[Saved data entries]
┏━━

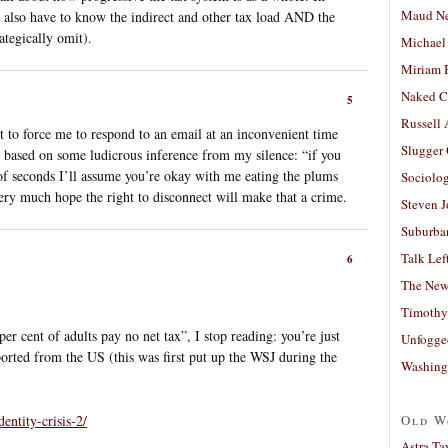
Maud N
d also have to know the indirect and other tax load AND the
ategically omit).
Michael
Miriam 
Naked C
5
Russell
 to force me to respond to an email at an inconvenient time
Slugger
at based on some ludicrous inference from my silence: “if you
e of seconds I’ll assume you’re okay with me eating the plums
Sociolog
very much hope the right to disconnect will make that a crime.
Steven 
Suburban
Talk Lef
6
The New
Timothy
er cent of adults pay no net tax”, I stop reading: you’re just
Unfogge
ported from the US (this was first put up the WSJ during the
Washing
entity-crisis-2/
Old W
Astra Ta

┗━━

#### [What the task requires]
Output every entry exactly, leaving out pictures.

#### [Exercise output]
Maud N
d also have to know the indirect and other tax load AND the
ategically omit).
Michael
Miriam 
Naked C
5
Russell
 to force me to respond to an email at an inconvenient time
Slugger
at based on some ludicrous inference from my silence: “if you
e of seconds I’ll assume you’re okay with me eating the plums
Sociolog
very much hope the right to disconnect will make that a crime.
Steven 
Suburban
Talk Lef
6
The New
Timothy
er cent of adults pay no net tax”, I stop reading: you’re just
Unfogge
ported from the US (this was first put up the WSJ during the
Washing
entity-crisis-2/
Old W
Astra Ta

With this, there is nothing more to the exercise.